Their fibers can be used for various applications

Jan 7, 2009 08:59 GMT  ·  By

Coconuts are known worldwide for their specific taste, the aroma they have, and the milk and oil that can be extracted from them, for various applications. But now, researchers at Baylor University (BU) in Texas have found a way to use even the husk of the fruit – the wrapping that covers the hard shell inside – to create structures fit to be used by the automotive industry, for creating truck liners, floorboards and other car components, which are currently built from synthetic materials.

The husk of the coconuts has no economic values for farmers who grow them, and this potentially valuable resource is being wasted and turned into garbage that poses a health risk for people living around it. The fibers in the husks can easily retain 10 times their volume in water, thus making them a perfect habitat for mosquitoes bearing various diseases, such as malaria. This is all the more dangerous when considering the fact that coconuts only grow in the equatorial regions of the globe, where insects are a part of everyone's daily life.

Walter Bradley, a BU engineering professor, says that the farmers attending to coconut palm tree plantations only make about $500 a year from the fruits they harvest, and that their revenues could be substantially increased if husks were to be used in industrial-scale processes, as is the case with the automotive industry. "We are trying to turn trash into cash to help poor coconut farmers," says Bradley.

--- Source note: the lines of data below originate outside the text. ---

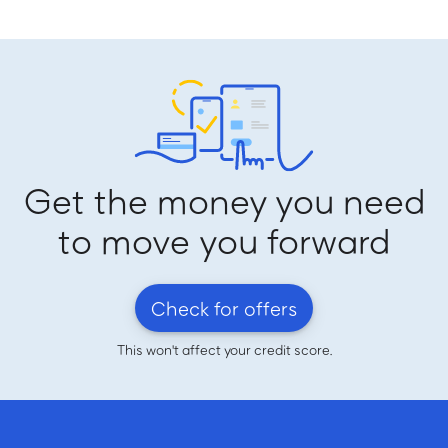
Get the money you need
to move you forward
Check for offers
This won't affect your credit score.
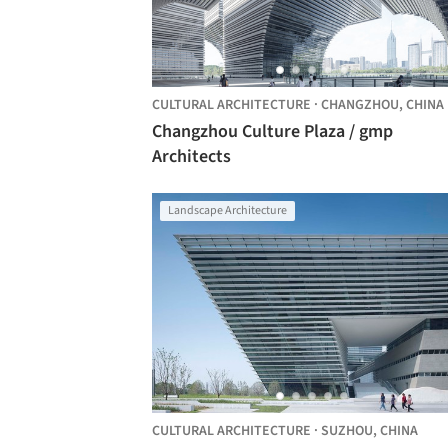
CULTURAL ARCHITECTURE
·
CHANGZHOU,
CHINA
Changzhou Culture Plaza / gmp
Architects
Landscape Architecture
CULTURAL ARCHITECTURE
·
SUZHOU,
CHINA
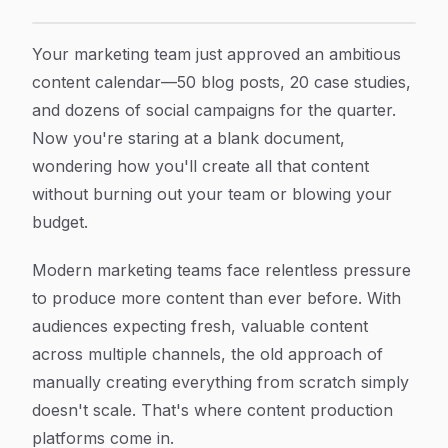
8 Best Content Production Platform Tools To Scale Y
Article Content
Your marketing team just approved an ambitious
content calendar—50 blog posts, 20 case studies,
and dozens of social campaigns for the quarter.
Now you're staring at a blank document,
wondering how you'll create all that content
without burning out your team or blowing your
budget.
Modern marketing teams face relentless pressure
to produce more content than ever before. With
audiences expecting fresh, valuable content
across multiple channels, the old approach of
manually creating everything from scratch simply
doesn't scale. That's where content production
platforms come in.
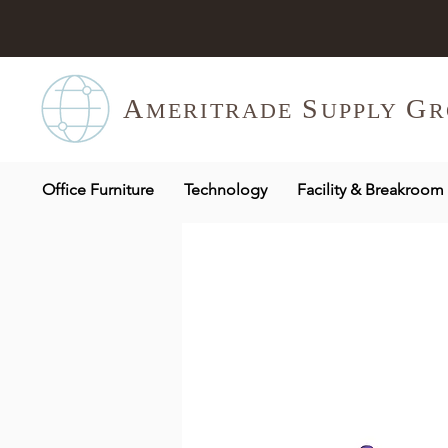
A
S
G
MERITR
ADE
UPPLY
R
Office Furniture
Technology
Facility & Breakroom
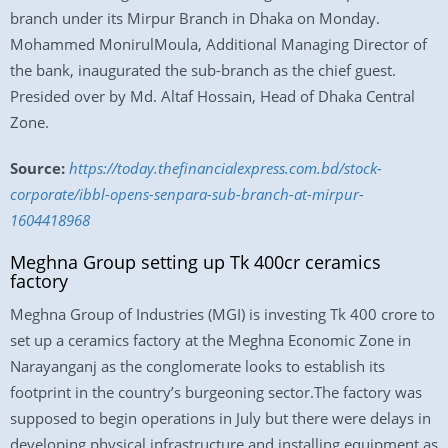
branch under its Mirpur Branch in Dhaka on Monday.
Mohammed MonirulMoula, Additional Managing Director of
the bank, inaugurated the sub-branch as the chief guest.
Presided over by Md. Altaf Hossain, Head of Dhaka Central
Zone.
Source:
https://today.thefinancialexpress.com.bd/stock-
corporate/ibbl-opens-senpara-sub-branch-at-mirpur-
1604418968
Meghna Group setting up Tk 400cr ceramics
factory
Meghna Group of Industries (MGI) is investing Tk 400 crore to
set up a ceramics factory at the Meghna Economic Zone in
Narayanganj as the conglomerate looks to establish its
footprint in the country’s burgeoning sector.The factory was
supposed to begin operations in July but there were delays in
developing physical infrastructure and installing equipment as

"The coconut that you see in the grocery store has a real hard shell that comes in a larger volume that's twice as big – the husk, that is very fibrous. The fiber has very good strength, stiffness and ductility, and potentially can be used for all kinds of things," he adds.

Using a process called compression-molding, meaning that a mixture of husk fibers and polypropylene fibers is hot-pressed at large temperatures, Bradley and his team managed to obtain materials that are even stiffer than the synthetic ones currently in use, yet twice as light. If the live testings prove successful, then we could expect this innovation to be implemented in wide-scale automobile production at least in the United States.